-------- Dataset entries --------

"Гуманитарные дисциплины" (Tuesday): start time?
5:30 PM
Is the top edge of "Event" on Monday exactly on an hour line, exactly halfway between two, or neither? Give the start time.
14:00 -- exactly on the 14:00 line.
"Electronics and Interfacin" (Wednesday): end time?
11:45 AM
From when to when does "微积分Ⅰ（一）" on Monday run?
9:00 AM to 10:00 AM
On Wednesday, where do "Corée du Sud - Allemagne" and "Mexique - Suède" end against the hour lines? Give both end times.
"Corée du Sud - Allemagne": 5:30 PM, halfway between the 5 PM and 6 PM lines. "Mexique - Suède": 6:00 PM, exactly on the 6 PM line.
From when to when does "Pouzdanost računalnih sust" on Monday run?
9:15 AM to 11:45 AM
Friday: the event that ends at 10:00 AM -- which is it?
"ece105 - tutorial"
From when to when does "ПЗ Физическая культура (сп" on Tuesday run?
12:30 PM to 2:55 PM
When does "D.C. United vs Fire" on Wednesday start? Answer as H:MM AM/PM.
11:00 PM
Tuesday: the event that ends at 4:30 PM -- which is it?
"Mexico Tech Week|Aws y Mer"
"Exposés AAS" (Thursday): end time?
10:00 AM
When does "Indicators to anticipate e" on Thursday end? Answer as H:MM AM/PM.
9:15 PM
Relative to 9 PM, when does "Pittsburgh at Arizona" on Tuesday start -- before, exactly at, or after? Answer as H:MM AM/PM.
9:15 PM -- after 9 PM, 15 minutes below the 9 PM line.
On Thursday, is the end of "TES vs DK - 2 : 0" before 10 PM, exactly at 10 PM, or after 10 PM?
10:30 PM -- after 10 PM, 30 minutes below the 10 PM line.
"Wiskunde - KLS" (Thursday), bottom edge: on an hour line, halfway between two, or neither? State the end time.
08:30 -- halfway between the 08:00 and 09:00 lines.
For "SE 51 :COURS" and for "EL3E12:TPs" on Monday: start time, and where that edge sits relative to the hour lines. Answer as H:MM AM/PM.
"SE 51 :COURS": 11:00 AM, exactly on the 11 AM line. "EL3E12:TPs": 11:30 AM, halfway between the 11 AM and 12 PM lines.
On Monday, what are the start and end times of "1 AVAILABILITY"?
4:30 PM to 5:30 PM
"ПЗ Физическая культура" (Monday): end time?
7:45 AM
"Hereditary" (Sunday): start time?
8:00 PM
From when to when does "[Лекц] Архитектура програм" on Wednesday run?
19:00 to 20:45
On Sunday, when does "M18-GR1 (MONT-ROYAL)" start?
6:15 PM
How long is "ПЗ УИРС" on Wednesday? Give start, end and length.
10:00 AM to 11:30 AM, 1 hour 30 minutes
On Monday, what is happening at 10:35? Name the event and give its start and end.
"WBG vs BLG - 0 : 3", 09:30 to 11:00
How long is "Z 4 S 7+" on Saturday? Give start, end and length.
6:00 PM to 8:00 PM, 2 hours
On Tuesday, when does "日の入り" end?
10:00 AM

--------

## [What you have to do]
Substitute "Write it as" for "Answer as" throughout the entries above and write all of them out again, leaving everything else unchanged.

## [Completed task]
"Гуманитарные дисциплины" (Tuesday): start time?
5:30 PM
Is the top edge of "Event" on Monday exactly on an hour line, exactly halfway between two, or neither? Give the start time.
14:00 -- exactly on the 14:00 line.
"Electronics and Interfacin" (Wednesday): end time?
11:45 AM
From when to when does "微积分Ⅰ（一）" on Monday run?
9:00 AM to 10:00 AM
On Wednesday, where do "Corée du Sud - Allemagne" and "Mexique - Suède" end against the hour lines? Give both end times.
"Corée du Sud - Allemagne": 5:30 PM, halfway between the 5 PM and 6 PM lines. "Mexique - Suède": 6:00 PM, exactly on the 6 PM line.
From when to when does "Pouzdanost računalnih sust" on Monday run?
9:15 AM to 11:45 AM
Friday: the event that ends at 10:00 AM -- which is it?
"ece105 - tutorial"
From when to when does "ПЗ Физическая культура (сп" on Tuesday run?
12:30 PM to 2:55 PM
When does "D.C. United vs Fire" on Wednesday start? Write it as H:MM AM/PM.
11:00 PM
Tuesday: the event that ends at 4:30 PM -- which is it?
"Mexico Tech Week|Aws y Mer"
"Exposés AAS" (Thursday): end time?
10:00 AM
When does "Indicators to anticipate e" on Thursday end? Write it as H:MM AM/PM.
9:15 PM
Relative to 9 PM, when does "Pittsburgh at Arizona" on Tuesday start -- before, exactly at, or after? Write it as H:MM AM/PM.
9:15 PM -- after 9 PM, 15 minutes below the 9 PM line.
On Thursday, is the end of "TES vs DK - 2 : 0" before 10 PM, exactly at 10 PM, or after 10 PM?
10:30 PM -- after 10 PM, 30 minutes below the 10 PM line.
"Wiskunde - KLS" (Thursday), bottom edge: on an hour line, halfway between two, or neither? State the end time.
08:30 -- halfway between the 08:00 and 09:00 lines.
For "SE 51 :COURS" and for "EL3E12:TPs" on Monday: start time, and where that edge sits relative to the hour lines. Write it as H:MM AM/PM.
"SE 51 :COURS": 11:00 AM, exactly on the 11 AM line. "EL3E12:TPs": 11:30 AM, halfway between the 11 AM and 12 PM lines.
On Monday, what are the start and end times of "1 AVAILABILITY"?
4:30 PM to 5:30 PM
"ПЗ Физическая культура" (Monday): end time?
7:45 AM
"Hereditary" (Sunday): start time?
8:00 PM
From when to when does "[Лекц] Архитектура програм" on Wednesday run?
19:00 to 20:45
On Sunday, when does "M18-GR1 (MONT-ROYAL)" start?
6:15 PM
How long is "ПЗ УИРС" on Wednesday? Give start, end and length.
10:00 AM to 11:30 AM, 1 hour 30 minutes
On Monday, what is happening at 10:35? Name the event and give its start and end.
"WBG vs BLG - 0 : 3", 09:30 to 11:00
How long is "Z 4 S 7+" on Saturday? Give start, end and length.
6:00 PM to 8:00 PM, 2 hours
On Tuesday, when does "日の入り" end?
10:00 AM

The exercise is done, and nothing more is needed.